Avevo visitato il Cile un po’ di anni fa, guidata e accompagnata da Soledad Bianchi e Guillermo Núñez che avevo conosciuto nel loro esilio a Parigi. Guillermo, un quotato pittore, era stato il primo cileno a testimoniare a Ginevra sulle torture subite, Soledad è un’apprezzata docente universitaria e critica letteraria. Nella loro casa del quartiere La Florida, circondata da alberi di avocado, avevo chiacchierato con la loro donna di servizio. Contrariamente a quanto avevo visto a Buenos Aires, dove i collaboratori domestici provenivano per la maggior parte dalla Bolivia, a Santiago il personale non mancava, tutti erano rassegnati a fare due o tre lavori e non solo nel lavoro domestico; la mia amica Soledad si districava fra due o tre università private mentre la sua domestica aveva mandato il figlio in Argentina a cercare di realizzare il sogno di laurearsi in un’università statale e gratuita. La democrazia cilena ignorava il welfare, lasciava che la gente si arrangiasse nel multilavoro mentre imperava il privato, nei mezzi di comunicazione, nella mobilità cittadina, nella sanità, ovunque e dappertutto.

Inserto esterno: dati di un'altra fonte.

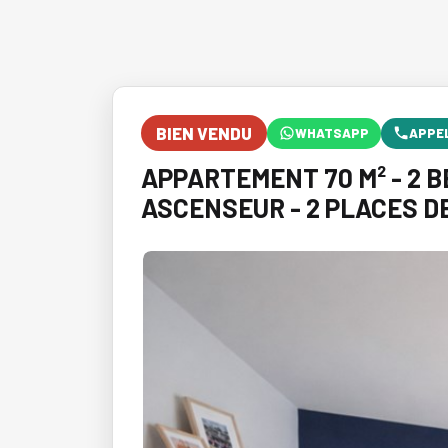
BIEN VENDU
WHATSAPP
APPE
APPARTEMENT 70 M² - 2 
ASCENSEUR - 2 PLACES D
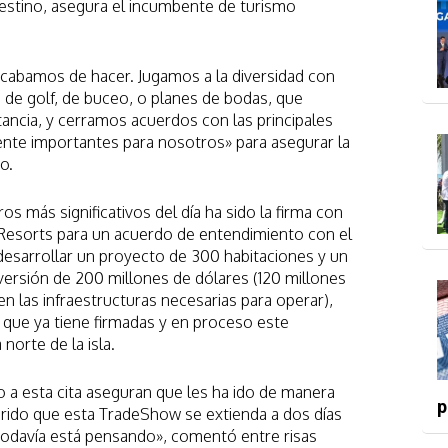
estino, asegura el incumbente de turismo
cabamos de hacer. Jugamos a la diversidad con
de golf, de buceo, o planes de bodas, que
ancia, y cerramos acuerdos con las principales
nte importantes para nosotros» para asegurar la
o.
s más significativos del día ha sido la firma con
Resorts para un acuerdo de entendimiento con el
desarrollar un proyecto de 300 habitaciones y un
versión de 200 millones de dólares (120 millones
en las infraestructuras necesarias para operar),
s que ya tiene firmadas y en proceso este
norte de la isla.
 a esta cita aseguran que les ha ido de manera
p
erido que esta TradeShow se extienda a dos días
todavía está pensando», comentó entre risas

Mentre visitavo la casa di Neruda a Santiago, nella sottostante alameda una manifestazione veniva dispersa da alcuni, mostruosi attrezzi che vedevo per la prima volta, degli idranti potentissimi che spazzano le strade con una violenza contro la quale niente resiste; ne avevo dedotto che la democrazia cilena si era ben attrezzata per reprimere il dissenso. In altre zone della città, gli studenti delle scuole medie, detti “pingüinos” per le loro uniformi grigio scure e le camicie bianche, manifestavano contro il prezzo del trasporto pubblico. Parlo degli ultimi mesi del Governo Lagos sostituito poi da Michelle Bachelet, vittima con la sua famiglia, della repressione di Pinochet. Ma l’assetto del paese non è cambiato, la disuguaglianza è rimasta tale, il sistema ipercapitalista è stato sempre alla difesa, ha offerto crediti facili, la gente si è indebitata e per questo l’ennesimo aumento per la spettacolare metropolitana di Santiago ha acceso la miccia. Ma quello che colpisce e commuove è che cinquanta anni dopo il popolo cileno “ha resuscitato i martiri, ha resuscitato gli eroi” come ha ricordato Nicolás Maduro pochi giorni fa all’Avana. E’ emozionante risentire le canzoni che ci avevano commosso nei primi anni settanta, la voce del martire Víctor Jara invocare il diritto di vivere in pace, la tonante affermazione che “el pueblo unido jamás serà vencido”. E’ emozionante vedere la novantenne vedova di Jara, Joan, che ha sempre perseguito la verità e la giustizia, manifestare al braccio di Rigoberta Menchú lungo quell’alameda che Salvador Allende profetizzò nuovamente libera.